***** ENTRIES SHOWN

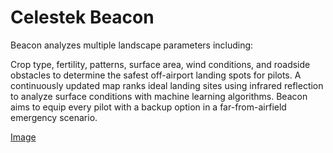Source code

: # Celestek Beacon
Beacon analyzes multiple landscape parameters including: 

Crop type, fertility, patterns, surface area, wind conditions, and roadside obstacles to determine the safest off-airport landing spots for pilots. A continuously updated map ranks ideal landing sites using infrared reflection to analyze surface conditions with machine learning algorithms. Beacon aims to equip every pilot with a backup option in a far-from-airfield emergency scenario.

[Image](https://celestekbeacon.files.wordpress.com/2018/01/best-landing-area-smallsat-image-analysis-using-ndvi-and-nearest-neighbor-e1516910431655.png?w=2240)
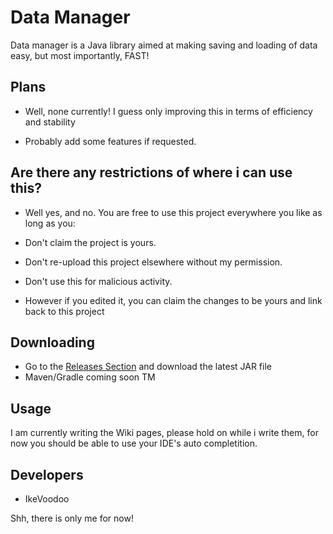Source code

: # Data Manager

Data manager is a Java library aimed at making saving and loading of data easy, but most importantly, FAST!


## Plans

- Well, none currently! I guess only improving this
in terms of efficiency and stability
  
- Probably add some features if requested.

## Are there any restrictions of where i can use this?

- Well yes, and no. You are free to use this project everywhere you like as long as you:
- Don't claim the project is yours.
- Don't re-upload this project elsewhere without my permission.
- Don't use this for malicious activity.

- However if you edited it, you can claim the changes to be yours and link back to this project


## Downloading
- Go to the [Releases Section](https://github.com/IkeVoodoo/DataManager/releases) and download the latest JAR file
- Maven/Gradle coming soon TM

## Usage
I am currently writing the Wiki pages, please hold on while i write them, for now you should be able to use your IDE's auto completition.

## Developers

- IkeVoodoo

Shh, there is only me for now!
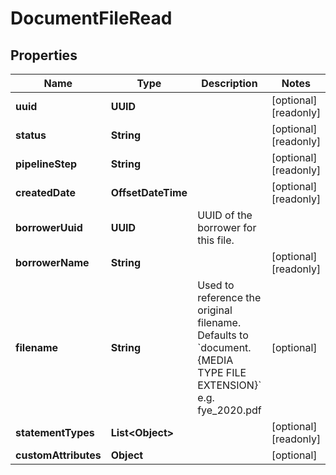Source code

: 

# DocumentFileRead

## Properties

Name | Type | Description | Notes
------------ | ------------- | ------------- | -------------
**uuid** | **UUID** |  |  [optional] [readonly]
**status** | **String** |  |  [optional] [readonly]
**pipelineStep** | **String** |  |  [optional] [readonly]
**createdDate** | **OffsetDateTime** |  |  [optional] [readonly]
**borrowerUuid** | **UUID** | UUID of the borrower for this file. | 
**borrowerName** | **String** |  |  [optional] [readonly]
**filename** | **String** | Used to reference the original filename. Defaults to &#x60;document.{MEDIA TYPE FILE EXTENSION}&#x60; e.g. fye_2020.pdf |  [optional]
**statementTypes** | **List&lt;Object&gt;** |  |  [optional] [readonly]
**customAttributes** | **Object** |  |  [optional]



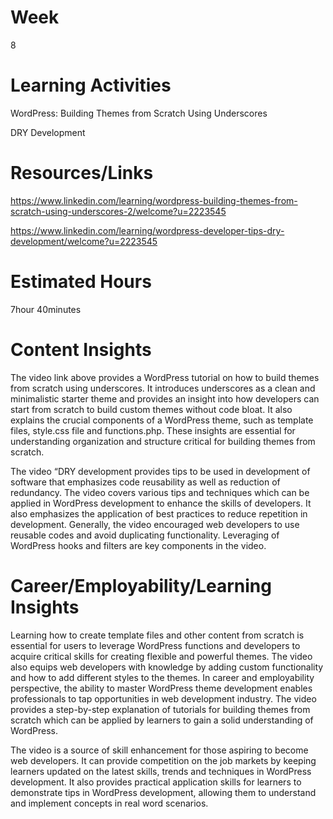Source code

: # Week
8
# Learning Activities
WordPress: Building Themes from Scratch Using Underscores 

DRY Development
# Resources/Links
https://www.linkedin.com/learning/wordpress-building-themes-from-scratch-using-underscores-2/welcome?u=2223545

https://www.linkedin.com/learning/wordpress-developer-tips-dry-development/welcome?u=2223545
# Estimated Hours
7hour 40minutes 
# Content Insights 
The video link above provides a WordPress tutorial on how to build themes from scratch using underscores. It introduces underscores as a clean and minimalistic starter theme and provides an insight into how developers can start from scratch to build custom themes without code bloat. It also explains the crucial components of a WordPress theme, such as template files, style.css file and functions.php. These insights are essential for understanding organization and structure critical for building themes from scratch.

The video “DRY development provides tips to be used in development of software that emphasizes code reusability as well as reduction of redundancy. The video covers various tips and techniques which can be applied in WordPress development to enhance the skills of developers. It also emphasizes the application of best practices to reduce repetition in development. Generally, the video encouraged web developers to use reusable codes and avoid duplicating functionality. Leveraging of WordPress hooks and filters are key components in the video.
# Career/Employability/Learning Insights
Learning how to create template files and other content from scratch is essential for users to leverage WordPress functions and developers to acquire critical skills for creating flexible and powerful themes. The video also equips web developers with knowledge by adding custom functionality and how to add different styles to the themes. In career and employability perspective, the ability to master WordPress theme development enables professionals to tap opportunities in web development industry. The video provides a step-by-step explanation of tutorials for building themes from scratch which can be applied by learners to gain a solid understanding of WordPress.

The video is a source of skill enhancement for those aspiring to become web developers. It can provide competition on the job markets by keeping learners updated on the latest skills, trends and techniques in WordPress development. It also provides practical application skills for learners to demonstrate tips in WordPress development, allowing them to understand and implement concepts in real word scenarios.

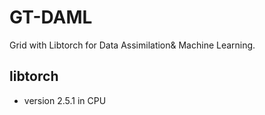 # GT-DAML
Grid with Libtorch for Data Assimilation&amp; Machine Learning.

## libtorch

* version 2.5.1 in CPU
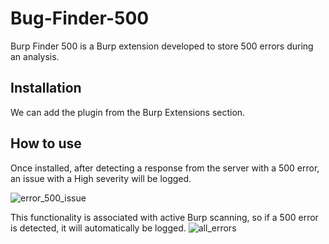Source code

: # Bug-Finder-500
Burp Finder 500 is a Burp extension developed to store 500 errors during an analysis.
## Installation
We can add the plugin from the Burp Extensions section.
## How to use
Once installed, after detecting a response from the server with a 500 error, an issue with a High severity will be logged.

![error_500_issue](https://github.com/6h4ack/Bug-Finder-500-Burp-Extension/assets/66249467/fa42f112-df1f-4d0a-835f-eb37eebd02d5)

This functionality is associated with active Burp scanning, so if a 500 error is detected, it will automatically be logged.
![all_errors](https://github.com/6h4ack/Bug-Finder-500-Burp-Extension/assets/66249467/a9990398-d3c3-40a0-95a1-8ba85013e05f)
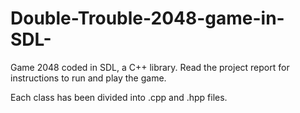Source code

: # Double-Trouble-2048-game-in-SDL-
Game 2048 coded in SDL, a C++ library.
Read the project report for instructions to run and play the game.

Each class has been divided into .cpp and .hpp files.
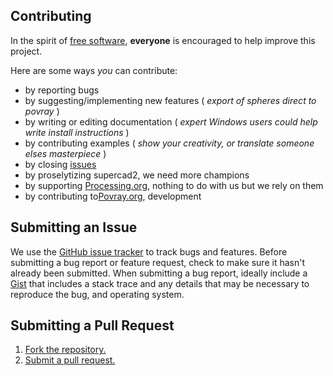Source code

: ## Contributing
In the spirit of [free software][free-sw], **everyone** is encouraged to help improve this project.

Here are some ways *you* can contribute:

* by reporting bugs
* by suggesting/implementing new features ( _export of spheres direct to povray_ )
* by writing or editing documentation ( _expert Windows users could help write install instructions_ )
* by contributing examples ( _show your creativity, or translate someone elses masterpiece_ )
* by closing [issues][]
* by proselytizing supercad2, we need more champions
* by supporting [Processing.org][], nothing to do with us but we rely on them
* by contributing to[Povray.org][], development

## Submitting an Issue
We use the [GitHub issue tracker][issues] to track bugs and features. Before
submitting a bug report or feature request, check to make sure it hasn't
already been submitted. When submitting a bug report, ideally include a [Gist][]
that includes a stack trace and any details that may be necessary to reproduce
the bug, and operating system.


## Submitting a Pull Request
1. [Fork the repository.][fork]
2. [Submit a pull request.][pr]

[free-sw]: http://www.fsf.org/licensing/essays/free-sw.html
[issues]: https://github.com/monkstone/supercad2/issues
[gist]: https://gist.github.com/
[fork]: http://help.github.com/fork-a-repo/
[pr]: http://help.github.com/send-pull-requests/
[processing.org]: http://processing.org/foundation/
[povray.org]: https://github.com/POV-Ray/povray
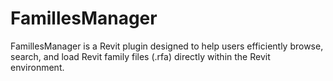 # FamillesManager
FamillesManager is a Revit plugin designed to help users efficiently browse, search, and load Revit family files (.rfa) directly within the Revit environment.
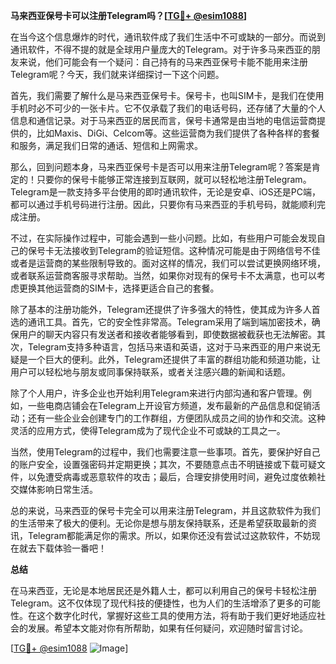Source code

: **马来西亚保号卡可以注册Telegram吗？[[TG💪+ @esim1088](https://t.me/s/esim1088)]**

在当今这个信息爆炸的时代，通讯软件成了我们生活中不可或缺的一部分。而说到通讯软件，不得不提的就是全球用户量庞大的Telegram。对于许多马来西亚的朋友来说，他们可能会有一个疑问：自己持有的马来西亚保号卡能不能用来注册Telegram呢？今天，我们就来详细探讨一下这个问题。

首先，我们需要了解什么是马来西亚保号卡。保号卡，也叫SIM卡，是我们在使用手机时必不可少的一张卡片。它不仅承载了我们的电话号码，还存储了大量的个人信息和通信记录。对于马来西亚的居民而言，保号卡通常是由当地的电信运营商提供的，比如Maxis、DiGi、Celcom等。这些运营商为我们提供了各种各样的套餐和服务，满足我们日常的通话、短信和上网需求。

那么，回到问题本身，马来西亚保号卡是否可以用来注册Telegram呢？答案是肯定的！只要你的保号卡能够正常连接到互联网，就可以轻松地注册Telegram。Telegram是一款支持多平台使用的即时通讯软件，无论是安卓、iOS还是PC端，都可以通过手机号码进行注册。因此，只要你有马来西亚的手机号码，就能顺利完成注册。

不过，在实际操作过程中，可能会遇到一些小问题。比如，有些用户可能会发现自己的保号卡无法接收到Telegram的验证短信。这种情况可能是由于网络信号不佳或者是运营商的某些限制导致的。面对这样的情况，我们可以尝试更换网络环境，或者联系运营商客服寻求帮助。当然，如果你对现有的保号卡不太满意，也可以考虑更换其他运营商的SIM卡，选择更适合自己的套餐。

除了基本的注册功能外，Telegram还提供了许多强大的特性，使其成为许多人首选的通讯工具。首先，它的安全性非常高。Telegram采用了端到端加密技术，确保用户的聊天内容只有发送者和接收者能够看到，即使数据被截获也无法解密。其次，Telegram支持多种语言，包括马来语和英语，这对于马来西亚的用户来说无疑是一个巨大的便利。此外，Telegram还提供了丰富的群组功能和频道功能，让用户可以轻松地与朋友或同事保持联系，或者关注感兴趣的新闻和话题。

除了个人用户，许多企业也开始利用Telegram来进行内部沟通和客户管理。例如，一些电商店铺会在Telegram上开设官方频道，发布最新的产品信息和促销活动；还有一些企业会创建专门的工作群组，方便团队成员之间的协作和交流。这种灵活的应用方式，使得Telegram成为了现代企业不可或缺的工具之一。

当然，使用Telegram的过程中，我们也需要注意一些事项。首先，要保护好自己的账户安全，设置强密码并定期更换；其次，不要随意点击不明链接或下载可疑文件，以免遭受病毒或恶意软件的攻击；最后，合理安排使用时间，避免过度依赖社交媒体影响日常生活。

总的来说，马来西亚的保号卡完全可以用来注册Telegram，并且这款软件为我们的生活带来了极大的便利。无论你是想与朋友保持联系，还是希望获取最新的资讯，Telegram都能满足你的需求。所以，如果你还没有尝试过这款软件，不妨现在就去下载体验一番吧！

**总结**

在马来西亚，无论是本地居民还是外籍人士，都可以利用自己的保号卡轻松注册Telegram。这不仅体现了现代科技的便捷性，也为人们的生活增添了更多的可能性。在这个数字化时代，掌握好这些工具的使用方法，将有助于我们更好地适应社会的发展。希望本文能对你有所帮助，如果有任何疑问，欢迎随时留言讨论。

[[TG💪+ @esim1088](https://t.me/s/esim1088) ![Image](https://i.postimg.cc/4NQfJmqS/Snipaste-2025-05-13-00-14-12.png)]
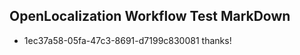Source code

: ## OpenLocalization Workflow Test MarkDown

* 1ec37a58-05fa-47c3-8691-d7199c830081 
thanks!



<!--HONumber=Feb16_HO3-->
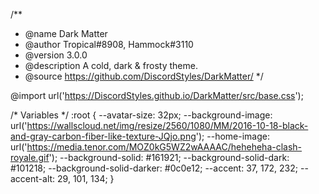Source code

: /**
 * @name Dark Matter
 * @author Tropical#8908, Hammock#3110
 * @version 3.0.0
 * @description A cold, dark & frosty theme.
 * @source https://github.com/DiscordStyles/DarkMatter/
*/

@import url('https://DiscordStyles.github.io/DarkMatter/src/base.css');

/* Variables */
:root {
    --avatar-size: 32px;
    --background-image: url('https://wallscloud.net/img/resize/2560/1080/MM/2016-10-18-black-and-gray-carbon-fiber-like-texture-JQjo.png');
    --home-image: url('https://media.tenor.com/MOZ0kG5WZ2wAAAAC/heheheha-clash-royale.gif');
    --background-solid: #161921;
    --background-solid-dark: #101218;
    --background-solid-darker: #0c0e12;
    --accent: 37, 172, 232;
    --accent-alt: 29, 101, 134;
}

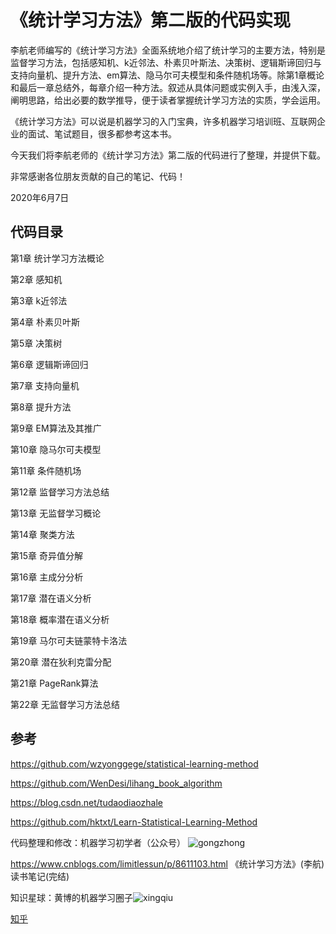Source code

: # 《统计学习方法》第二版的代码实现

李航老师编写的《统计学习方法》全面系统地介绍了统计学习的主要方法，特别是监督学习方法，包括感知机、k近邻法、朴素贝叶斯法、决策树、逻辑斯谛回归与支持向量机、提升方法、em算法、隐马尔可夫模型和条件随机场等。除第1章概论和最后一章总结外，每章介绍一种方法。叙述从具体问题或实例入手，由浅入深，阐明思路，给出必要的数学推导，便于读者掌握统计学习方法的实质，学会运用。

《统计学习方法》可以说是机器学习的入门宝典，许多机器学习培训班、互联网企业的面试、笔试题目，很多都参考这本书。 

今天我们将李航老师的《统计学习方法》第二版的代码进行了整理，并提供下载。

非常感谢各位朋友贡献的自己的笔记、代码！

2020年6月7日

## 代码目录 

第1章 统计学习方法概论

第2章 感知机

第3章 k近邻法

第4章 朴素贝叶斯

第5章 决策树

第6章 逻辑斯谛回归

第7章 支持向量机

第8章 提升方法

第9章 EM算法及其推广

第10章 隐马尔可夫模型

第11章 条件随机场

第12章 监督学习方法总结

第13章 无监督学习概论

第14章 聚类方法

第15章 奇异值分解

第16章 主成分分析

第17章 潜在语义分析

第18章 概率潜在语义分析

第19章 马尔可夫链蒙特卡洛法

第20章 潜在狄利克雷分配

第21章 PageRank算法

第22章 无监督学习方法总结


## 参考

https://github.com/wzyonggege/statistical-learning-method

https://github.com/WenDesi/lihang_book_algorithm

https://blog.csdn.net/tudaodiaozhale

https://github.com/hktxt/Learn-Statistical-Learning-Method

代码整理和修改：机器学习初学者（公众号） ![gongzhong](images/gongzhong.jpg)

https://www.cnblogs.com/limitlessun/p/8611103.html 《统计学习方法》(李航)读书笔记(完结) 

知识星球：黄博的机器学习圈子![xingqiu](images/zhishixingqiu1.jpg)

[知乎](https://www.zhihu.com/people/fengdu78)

**********

• [TASK STATEMENT] Please print everything in the data from the line containing "2.5.1 in CPU" down through the line containing "Once installed, after", keeping both of those lines and omitting the pictures.

• [ANSWER TO THE EXERCISE]
* version 2.5.1 in CPU
Source code

: # Bug-Finder-500
Burp Finder 500 is a Burp extension developed to store 500 errors during an analysis.
## Installation
We can add the plugin from the Burp Extensions section.
## How to use
Once installed, after detecting a response from the server with a 500 error, an issue with a High severity will be logged.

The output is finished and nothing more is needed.